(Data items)
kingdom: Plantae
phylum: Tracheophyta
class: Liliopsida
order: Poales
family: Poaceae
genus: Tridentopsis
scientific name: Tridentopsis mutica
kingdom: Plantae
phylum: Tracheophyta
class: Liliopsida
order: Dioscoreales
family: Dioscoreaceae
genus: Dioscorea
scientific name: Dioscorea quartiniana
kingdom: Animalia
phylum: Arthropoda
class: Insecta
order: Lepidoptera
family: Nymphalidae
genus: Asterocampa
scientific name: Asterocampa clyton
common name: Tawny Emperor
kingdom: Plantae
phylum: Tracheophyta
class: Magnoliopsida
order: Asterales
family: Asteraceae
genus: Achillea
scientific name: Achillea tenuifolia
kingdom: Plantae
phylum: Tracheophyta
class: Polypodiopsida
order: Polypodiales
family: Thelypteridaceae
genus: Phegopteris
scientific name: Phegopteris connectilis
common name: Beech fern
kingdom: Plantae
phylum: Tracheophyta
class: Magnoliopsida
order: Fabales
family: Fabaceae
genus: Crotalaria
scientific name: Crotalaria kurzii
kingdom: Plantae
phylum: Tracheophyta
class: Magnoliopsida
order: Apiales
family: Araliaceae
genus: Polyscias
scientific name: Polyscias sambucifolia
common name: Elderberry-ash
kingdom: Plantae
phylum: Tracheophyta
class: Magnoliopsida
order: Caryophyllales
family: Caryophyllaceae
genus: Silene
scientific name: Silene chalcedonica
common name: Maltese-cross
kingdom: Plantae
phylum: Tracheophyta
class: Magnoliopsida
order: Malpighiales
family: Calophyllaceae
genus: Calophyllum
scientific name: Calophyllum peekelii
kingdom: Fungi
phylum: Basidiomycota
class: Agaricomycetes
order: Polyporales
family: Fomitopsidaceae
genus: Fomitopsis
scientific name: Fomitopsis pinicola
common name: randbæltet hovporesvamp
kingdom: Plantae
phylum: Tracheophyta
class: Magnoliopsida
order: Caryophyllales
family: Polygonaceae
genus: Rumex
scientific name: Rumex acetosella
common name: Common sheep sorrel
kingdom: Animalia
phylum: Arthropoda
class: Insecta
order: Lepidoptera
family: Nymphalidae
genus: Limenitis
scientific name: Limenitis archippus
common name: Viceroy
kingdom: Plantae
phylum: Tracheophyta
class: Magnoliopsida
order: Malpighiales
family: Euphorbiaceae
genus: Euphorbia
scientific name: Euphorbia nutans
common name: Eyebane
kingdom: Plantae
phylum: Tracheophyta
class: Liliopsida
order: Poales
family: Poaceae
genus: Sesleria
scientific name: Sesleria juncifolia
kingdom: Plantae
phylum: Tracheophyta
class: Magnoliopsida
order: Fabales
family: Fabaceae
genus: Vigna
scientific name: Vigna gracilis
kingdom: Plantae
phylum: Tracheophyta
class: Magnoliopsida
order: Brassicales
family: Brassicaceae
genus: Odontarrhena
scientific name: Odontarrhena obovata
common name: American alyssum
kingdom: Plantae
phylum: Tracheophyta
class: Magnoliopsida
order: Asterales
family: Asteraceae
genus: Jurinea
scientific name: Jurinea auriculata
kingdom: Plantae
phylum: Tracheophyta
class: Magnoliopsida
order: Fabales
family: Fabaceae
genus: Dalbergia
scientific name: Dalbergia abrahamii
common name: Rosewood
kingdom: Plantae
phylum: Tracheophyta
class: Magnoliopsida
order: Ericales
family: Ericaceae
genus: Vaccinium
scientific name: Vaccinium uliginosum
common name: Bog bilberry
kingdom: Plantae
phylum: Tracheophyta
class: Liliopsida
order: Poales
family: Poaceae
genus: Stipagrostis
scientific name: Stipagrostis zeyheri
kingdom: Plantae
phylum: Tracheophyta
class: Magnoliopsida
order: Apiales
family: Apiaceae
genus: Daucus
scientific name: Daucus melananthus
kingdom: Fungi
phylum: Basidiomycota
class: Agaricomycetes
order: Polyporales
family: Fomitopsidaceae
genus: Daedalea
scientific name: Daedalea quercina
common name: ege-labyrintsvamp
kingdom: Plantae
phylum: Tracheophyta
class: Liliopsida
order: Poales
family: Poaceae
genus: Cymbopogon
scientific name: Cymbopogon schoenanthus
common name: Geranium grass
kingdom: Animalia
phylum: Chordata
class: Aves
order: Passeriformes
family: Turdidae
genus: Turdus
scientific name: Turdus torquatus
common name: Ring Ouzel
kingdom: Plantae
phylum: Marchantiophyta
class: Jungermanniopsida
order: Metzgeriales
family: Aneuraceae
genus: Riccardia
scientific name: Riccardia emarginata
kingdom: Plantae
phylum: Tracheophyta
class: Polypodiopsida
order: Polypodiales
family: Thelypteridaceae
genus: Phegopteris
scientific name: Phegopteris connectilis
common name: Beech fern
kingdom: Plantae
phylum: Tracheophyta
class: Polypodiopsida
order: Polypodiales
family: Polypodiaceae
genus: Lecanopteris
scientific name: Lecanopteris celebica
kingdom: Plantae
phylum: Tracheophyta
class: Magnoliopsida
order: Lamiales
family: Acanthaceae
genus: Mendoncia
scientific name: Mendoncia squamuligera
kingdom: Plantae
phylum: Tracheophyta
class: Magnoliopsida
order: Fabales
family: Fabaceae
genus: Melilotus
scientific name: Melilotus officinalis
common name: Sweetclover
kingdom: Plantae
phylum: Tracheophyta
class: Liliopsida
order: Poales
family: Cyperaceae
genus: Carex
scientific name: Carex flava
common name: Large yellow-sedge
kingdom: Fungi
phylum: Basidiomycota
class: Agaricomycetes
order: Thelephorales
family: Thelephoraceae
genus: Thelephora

■ WHAT TO PRODUCE: Copy out every line of the material above, word for word and in the same order.

■ RESPONSE TO THIS TASK:
kingdom: Plantae
phylum: Tracheophyta
class: Liliopsida
order: Poales
family: Poaceae
genus: Tridentopsis
scientific name: Tridentopsis mutica
kingdom: Plantae
phylum: Tracheophyta
class: Liliopsida
order: Dioscoreales
family: Dioscoreaceae
genus: Dioscorea
scientific name: Dioscorea quartiniana
kingdom: Animalia
phylum: Arthropoda
class: Insecta
order: Lepidoptera
family: Nymphalidae
genus: Asterocampa
scientific name: Asterocampa clyton
common name: Tawny Emperor
kingdom: Plantae
phylum: Tracheophyta
class: Magnoliopsida
order: Asterales
family: Asteraceae
genus: Achillea
scientific name: Achillea tenuifolia
kingdom: Plantae
phylum: Tracheophyta
class: Polypodiopsida
order: Polypodiales
family: Thelypteridaceae
genus: Phegopteris
scientific name: Phegopteris connectilis
common name: Beech fern
kingdom: Plantae
phylum: Tracheophyta
class: Magnoliopsida
order: Fabales
family: Fabaceae
genus: Crotalaria
scientific name: Crotalaria kurzii
kingdom: Plantae
phylum: Tracheophyta
class: Magnoliopsida
order: Apiales
family: Araliaceae
genus: Polyscias
scientific name: Polyscias sambucifolia
common name: Elderberry-ash
kingdom: Plantae
phylum: Tracheophyta
class: Magnoliopsida
order: Caryophyllales
family: Caryophyllaceae
genus: Silene
scientific name: Silene chalcedonica
common name: Maltese-cross
kingdom: Plantae
phylum: Tracheophyta
class: Magnoliopsida
order: Malpighiales
family: Calophyllaceae
genus: Calophyllum
scientific name: Calophyllum peekelii
kingdom: Fungi
phylum: Basidiomycota
class: Agaricomycetes
order: Polyporales
family: Fomitopsidaceae
genus: Fomitopsis
scientific name: Fomitopsis pinicola
common name: randbæltet hovporesvamp
kingdom: Plantae
phylum: Tracheophyta
class: Magnoliopsida
order: Caryophyllales
family: Polygonaceae
genus: Rumex
scientific name: Rumex acetosella
common name: Common sheep sorrel
kingdom: Animalia
phylum: Arthropoda
class: Insecta
order: Lepidoptera
family: Nymphalidae
genus: Limenitis
scientific name: Limenitis archippus
common name: Viceroy
kingdom: Plantae
phylum: Tracheophyta
class: Magnoliopsida
order: Malpighiales
family: Euphorbiaceae
genus: Euphorbia
scientific name: Euphorbia nutans
common name: Eyebane
kingdom: Plantae
phylum: Tracheophyta
class: Liliopsida
order: Poales
family: Poaceae
genus: Sesleria
scientific name: Sesleria juncifolia
kingdom: Plantae
phylum: Tracheophyta
class: Magnoliopsida
order: Fabales
family: Fabaceae
genus: Vigna
scientific name: Vigna gracilis
kingdom: Plantae
phylum: Tracheophyta
class: Magnoliopsida
order: Brassicales
family: Brassicaceae
genus: Odontarrhena
scientific name: Odontarrhena obovata
common name: American alyssum
kingdom: Plantae
phylum: Tracheophyta
class: Magnoliopsida
order: Asterales
family: Asteraceae
genus: Jurinea
scientific name: Jurinea auriculata
kingdom: Plantae
phylum: Tracheophyta
class: Magnoliopsida
order: Fabales
family: Fabaceae
genus: Dalbergia
scientific name: Dalbergia abrahamii
common name: Rosewood
kingdom: Plantae
phylum: Tracheophyta
class: Magnoliopsida
order: Ericales
family: Ericaceae
genus: Vaccinium
scientific name: Vaccinium uliginosum
common name: Bog bilberry
kingdom: Plantae
phylum: Tracheophyta
class: Liliopsida
order: Poales
family: Poaceae
genus: Stipagrostis
scientific name: Stipagrostis zeyheri
kingdom: Plantae
phylum: Tracheophyta
class: Magnoliopsida
order: Apiales
family: Apiaceae
genus: Daucus
scientific name: Daucus melananthus
kingdom: Fungi
phylum: Basidiomycota
class: Agaricomycetes
order: Polyporales
family: Fomitopsidaceae
genus: Daedalea
scientific name: Daedalea quercina
common name: ege-labyrintsvamp
kingdom: Plantae
phylum: Tracheophyta
class: Liliopsida
order: Poales
family: Poaceae
genus: Cymbopogon
scientific name: Cymbopogon schoenanthus
common name: Geranium grass
kingdom: Animalia
phylum: Chordata
class: Aves
order: Passeriformes
family: Turdidae
genus: Turdus
scientific name: Turdus torquatus
common name: Ring Ouzel
kingdom: Plantae
phylum: Marchantiophyta
class: Jungermanniopsida
order: Metzgeriales
family: Aneuraceae
genus: Riccardia
scientific name: Riccardia emarginata
kingdom: Plantae
phylum: Tracheophyta
class: Polypodiopsida
order: Polypodiales
family: Thelypteridaceae
genus: Phegopteris
scientific name: Phegopteris connectilis
common name: Beech fern
kingdom: Plantae
phylum: Tracheophyta
class: Polypodiopsida
order: Polypodiales
family: Polypodiaceae
genus: Lecanopteris
scientific name: Lecanopteris celebica
kingdom: Plantae
phylum: Tracheophyta
class: Magnoliopsida
order: Lamiales
family: Acanthaceae
genus: Mendoncia
scientific name: Mendoncia squamuligera
kingdom: Plantae
phylum: Tracheophyta
class: Magnoliopsida
order: Fabales
family: Fabaceae
genus: Melilotus
scientific name: Melilotus officinalis
common name: Sweetclover
kingdom: Plantae
phylum: Tracheophyta
class: Liliopsida
order: Poales
family: Cyperaceae
genus: Carex
scientific name: Carex flava
common name: Large yellow-sedge
kingdom: Fungi
phylum: Basidiomycota
class: Agaricomycetes
order: Thelephorales
family: Thelephoraceae
genus: Thelephora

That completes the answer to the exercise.